Last week students were broken into three clans. Each clan chose a name, selected a language, and determined a social structure. They even designed a flag. 

This week each clan selected 1 ethnographer per group, and then sent that ethnographer out to observe another clan’s culture using the Ethnographer’s Guide.

After interviewing other clans, told us what they learned about the new culture.
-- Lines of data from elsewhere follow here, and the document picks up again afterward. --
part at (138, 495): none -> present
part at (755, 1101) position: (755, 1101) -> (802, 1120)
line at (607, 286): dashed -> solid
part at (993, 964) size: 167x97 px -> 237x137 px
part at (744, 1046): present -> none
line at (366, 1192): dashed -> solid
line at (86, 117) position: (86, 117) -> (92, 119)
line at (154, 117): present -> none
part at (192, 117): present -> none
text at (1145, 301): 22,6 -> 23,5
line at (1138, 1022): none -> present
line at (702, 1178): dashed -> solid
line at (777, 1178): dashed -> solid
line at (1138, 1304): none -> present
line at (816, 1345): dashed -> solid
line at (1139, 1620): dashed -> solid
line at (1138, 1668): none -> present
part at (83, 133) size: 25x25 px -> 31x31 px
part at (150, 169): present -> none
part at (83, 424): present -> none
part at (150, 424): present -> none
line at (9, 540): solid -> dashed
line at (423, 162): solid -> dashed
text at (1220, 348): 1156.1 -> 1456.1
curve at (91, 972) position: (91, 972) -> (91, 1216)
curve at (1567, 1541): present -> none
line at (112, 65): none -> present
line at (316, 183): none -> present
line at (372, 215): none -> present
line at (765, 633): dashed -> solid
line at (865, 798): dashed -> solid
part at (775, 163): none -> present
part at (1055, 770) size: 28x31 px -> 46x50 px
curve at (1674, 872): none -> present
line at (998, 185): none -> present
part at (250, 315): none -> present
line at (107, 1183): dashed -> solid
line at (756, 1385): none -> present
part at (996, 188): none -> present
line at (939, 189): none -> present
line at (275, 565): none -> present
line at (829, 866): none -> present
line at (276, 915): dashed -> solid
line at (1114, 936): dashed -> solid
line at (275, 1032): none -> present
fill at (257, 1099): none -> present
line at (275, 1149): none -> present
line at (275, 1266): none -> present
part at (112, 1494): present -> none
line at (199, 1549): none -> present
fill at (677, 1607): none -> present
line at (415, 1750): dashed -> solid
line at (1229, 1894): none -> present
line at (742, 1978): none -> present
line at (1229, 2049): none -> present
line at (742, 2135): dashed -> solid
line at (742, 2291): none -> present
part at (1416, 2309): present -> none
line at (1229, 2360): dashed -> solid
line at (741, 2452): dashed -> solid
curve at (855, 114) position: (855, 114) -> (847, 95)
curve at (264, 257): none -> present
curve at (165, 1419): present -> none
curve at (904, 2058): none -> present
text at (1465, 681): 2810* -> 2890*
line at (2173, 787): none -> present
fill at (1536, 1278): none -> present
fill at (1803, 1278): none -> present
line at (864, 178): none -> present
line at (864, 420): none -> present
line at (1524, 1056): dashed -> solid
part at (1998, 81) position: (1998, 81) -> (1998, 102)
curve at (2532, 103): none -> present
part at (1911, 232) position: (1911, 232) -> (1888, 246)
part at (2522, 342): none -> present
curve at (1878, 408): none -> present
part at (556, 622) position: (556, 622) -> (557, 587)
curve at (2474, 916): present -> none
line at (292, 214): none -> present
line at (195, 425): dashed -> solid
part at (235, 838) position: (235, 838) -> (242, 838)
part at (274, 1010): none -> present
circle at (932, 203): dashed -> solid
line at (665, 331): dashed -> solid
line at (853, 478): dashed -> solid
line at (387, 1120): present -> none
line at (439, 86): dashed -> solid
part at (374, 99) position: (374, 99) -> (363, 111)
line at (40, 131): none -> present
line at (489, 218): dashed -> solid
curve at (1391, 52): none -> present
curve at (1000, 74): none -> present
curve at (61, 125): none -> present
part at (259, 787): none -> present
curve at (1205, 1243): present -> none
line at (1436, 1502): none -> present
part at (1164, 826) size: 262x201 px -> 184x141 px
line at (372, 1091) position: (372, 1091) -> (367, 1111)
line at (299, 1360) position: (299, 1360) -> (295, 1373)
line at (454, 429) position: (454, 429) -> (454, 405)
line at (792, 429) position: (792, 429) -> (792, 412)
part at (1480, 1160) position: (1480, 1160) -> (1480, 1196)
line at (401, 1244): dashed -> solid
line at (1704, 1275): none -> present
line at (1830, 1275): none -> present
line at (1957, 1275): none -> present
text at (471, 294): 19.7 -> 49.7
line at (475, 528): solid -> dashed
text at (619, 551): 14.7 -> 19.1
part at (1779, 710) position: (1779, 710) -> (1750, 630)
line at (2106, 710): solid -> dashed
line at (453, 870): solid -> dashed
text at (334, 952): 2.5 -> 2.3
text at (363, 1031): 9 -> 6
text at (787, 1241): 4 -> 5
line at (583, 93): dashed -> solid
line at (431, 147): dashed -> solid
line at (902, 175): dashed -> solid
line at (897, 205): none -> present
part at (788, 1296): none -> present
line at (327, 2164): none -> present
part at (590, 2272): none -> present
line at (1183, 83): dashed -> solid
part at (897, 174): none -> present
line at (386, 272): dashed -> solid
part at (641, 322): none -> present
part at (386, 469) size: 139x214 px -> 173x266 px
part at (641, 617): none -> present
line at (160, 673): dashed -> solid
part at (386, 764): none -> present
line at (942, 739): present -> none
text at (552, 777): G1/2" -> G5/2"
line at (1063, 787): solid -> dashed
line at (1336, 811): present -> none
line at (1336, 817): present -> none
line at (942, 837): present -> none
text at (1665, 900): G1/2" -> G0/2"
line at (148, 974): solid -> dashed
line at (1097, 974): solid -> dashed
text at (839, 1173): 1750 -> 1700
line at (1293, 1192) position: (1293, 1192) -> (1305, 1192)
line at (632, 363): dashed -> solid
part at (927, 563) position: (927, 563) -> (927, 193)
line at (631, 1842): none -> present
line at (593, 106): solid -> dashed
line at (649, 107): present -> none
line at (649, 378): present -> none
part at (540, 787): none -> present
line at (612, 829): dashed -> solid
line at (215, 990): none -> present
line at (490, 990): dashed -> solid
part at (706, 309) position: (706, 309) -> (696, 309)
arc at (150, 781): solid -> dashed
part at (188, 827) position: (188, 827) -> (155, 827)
Lastly, the clan defended errors of interpretation.

Ending thoughts

I am lucky enough to have three amazing teaching assistants, who each govern a separate clan. They manage the students productivity and limit their rowdiness. (A task I can not be more grateful to not be handling alone.) They helped the clan select an ethnographer to travel to another group. Surprisingly, we had multiple students volunteer. I was giddy over the level of participation. All students were interactive as the ethnographer completed the survey. The TAs helped narrow the clan members answers, but every one seemed engaged for the length of the activity. When the ethnographers presented to the class, they were confident and demonstrated they had grasped the concept. I was very proud of these three students. (I rewarded them with lots of stickers to show my gratitude. Amazing what an 11 year old will do for a sticker!) In my opinion, this activity was a success. Although, I was unable to gauge if the students answering the questions understood ethnography as well as I could with the anthropologists.